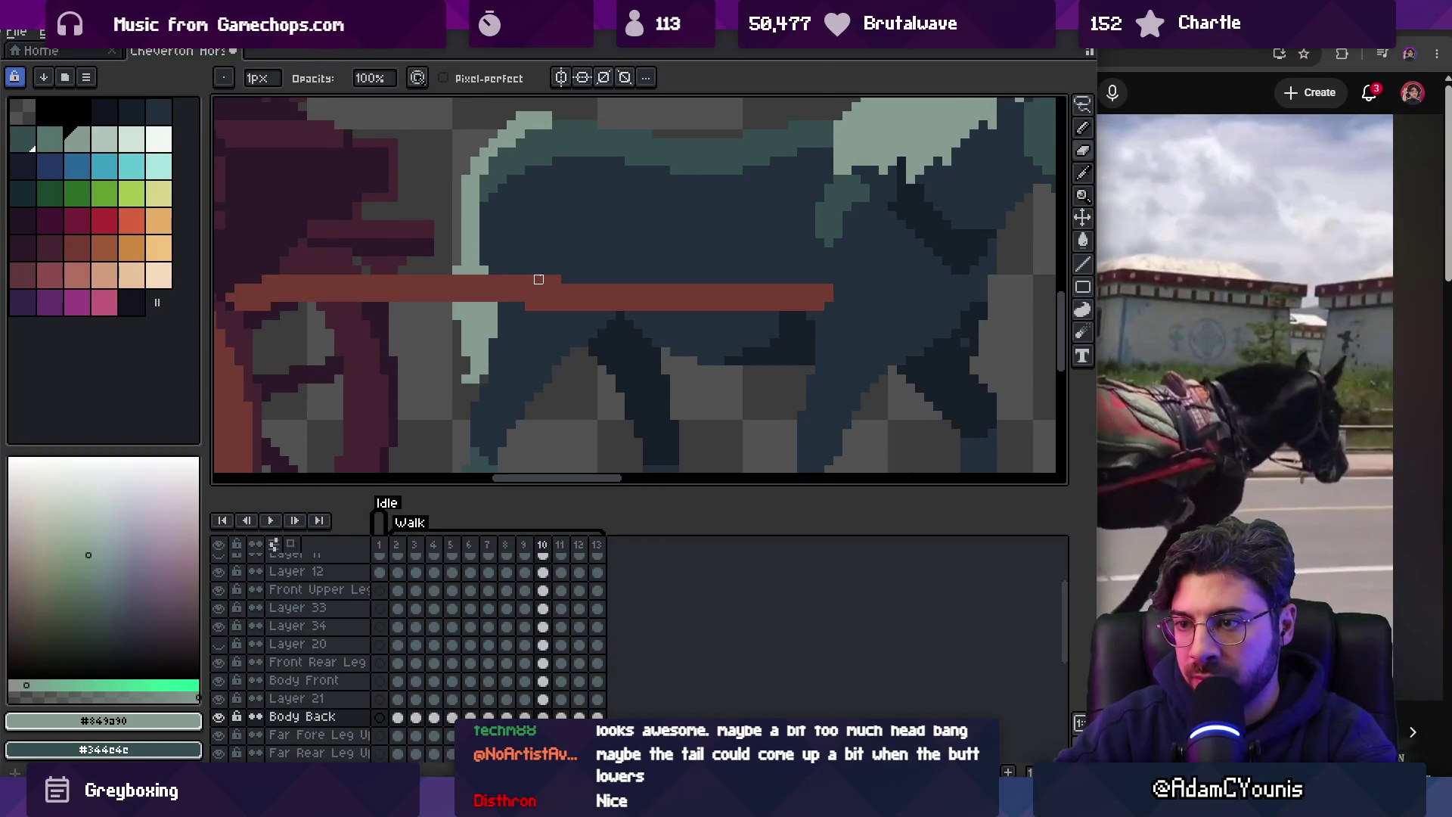
pyautogui.press('m')
pyautogui.press('Delete')
pyautogui.press('b')
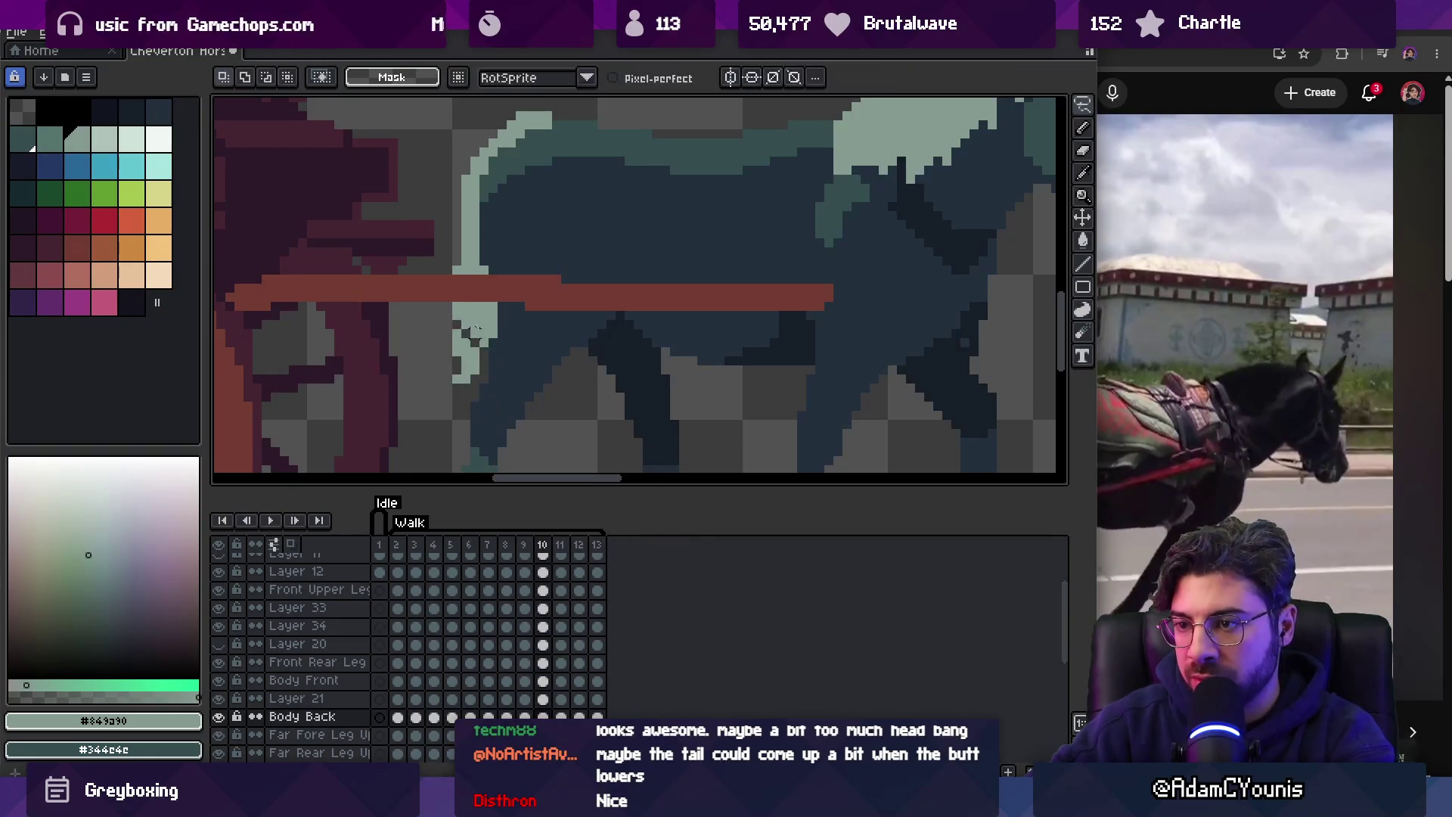
pyautogui.press('e')
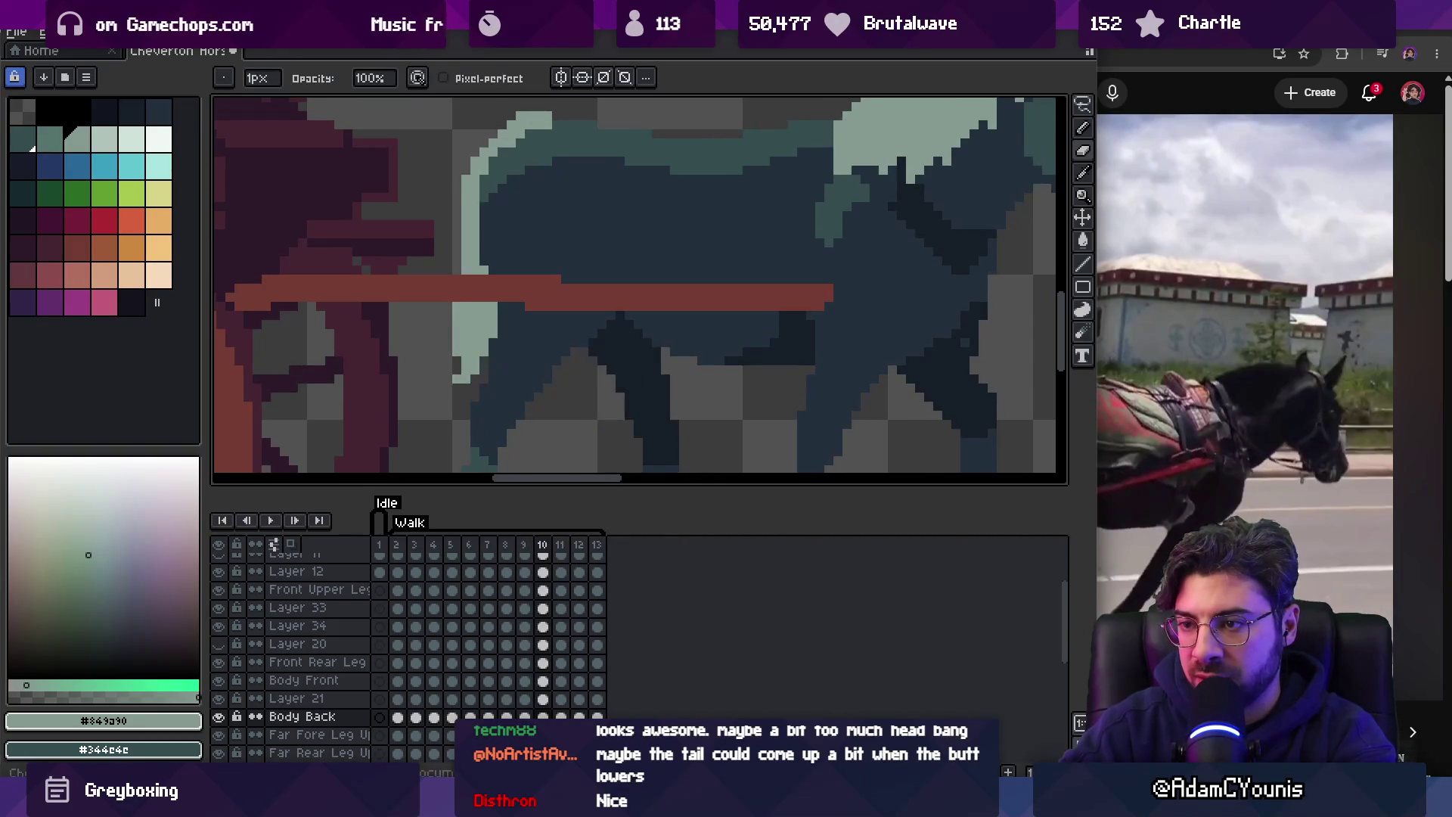
pyautogui.press('period')
pyautogui.press('b')
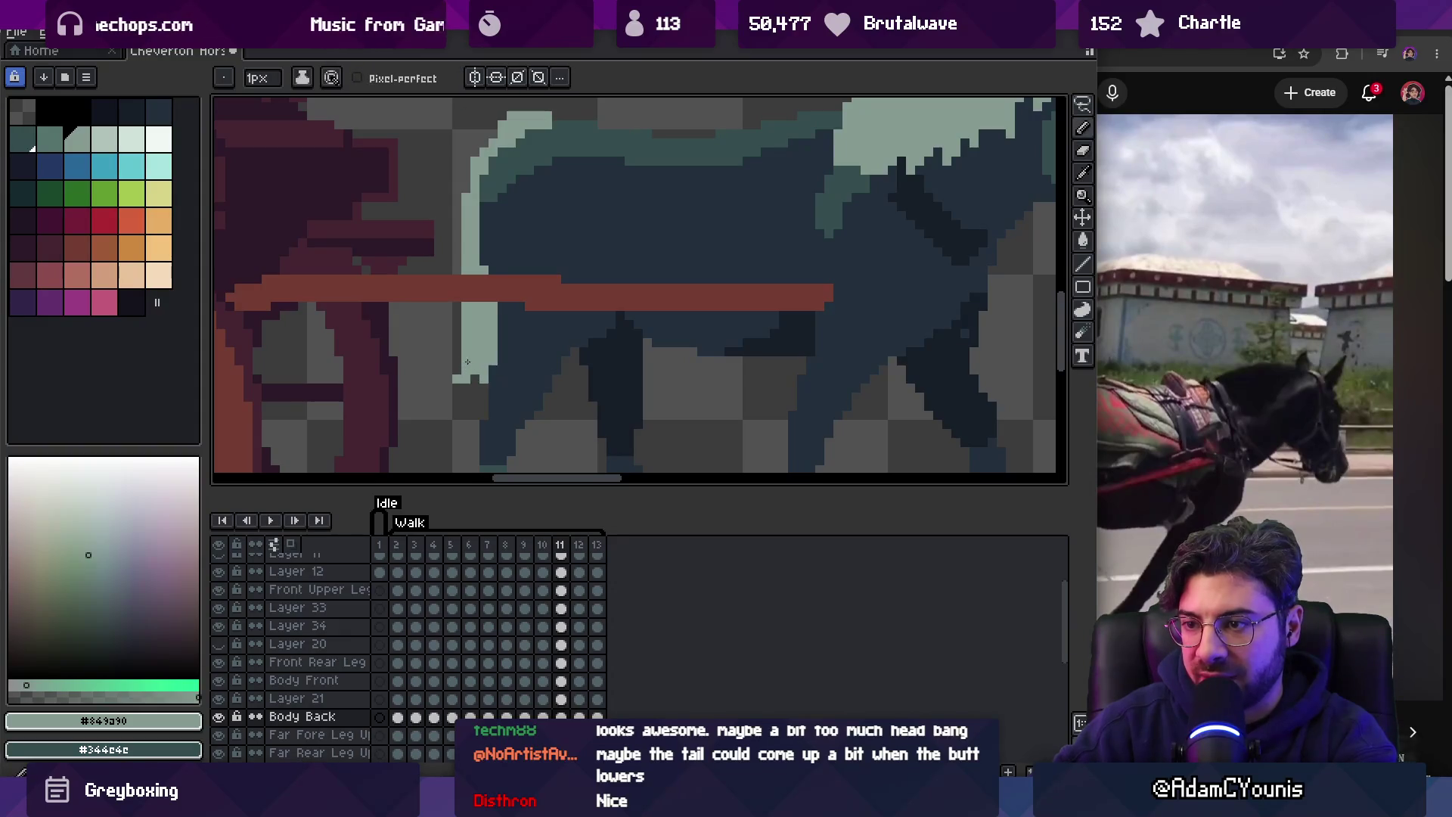
pyautogui.press('period')
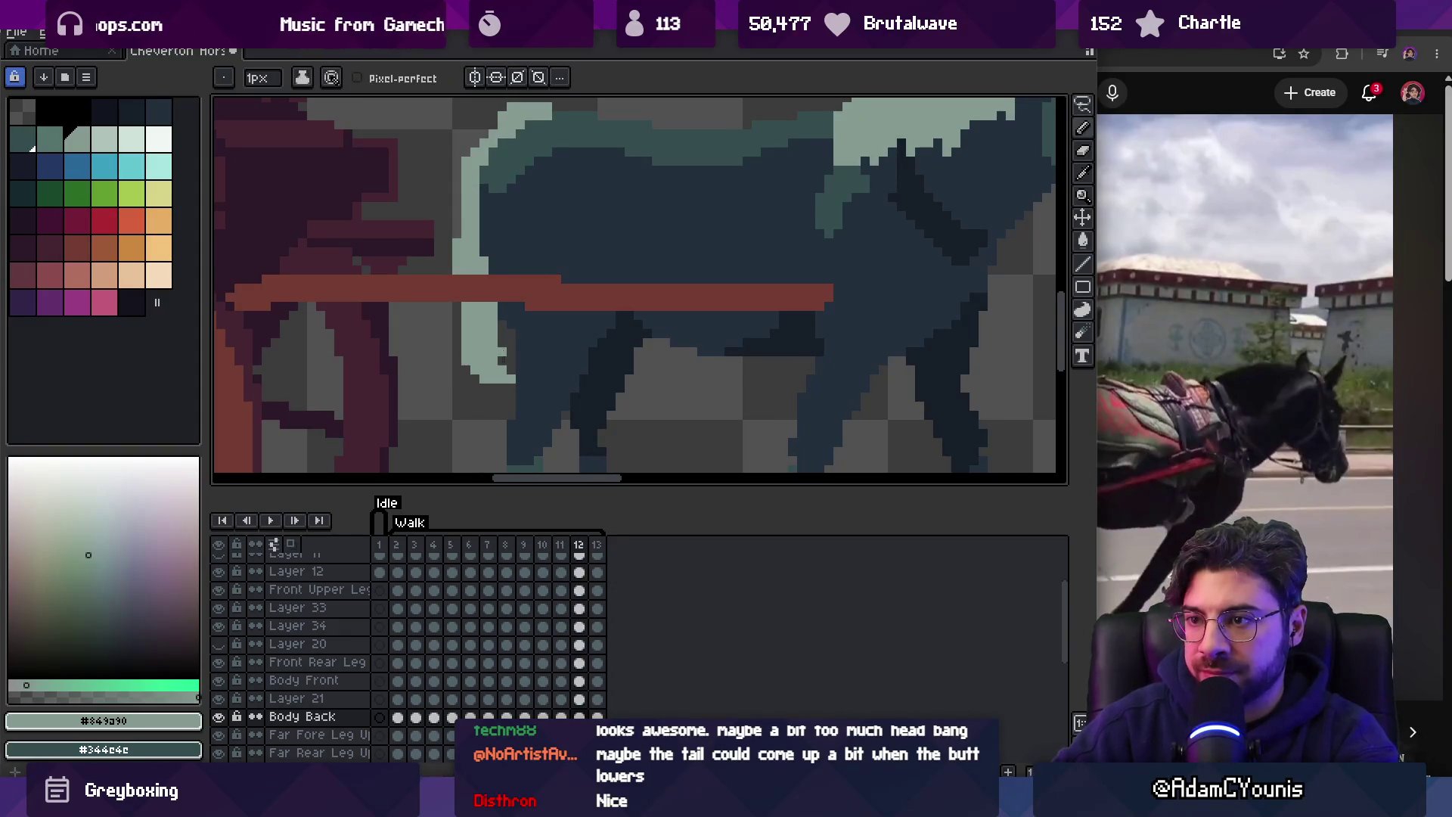
pyautogui.press('e')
+++
● **Problem requirements**
Output the lines above verbatim, images excluded.

● **Solution**
pyautogui.press('m')
pyautogui.press('Delete')
pyautogui.press('b')
pyautogui.press('e')
pyautogui.press('period')
pyautogui.press('b')
pyautogui.press('period')
pyautogui.press('e')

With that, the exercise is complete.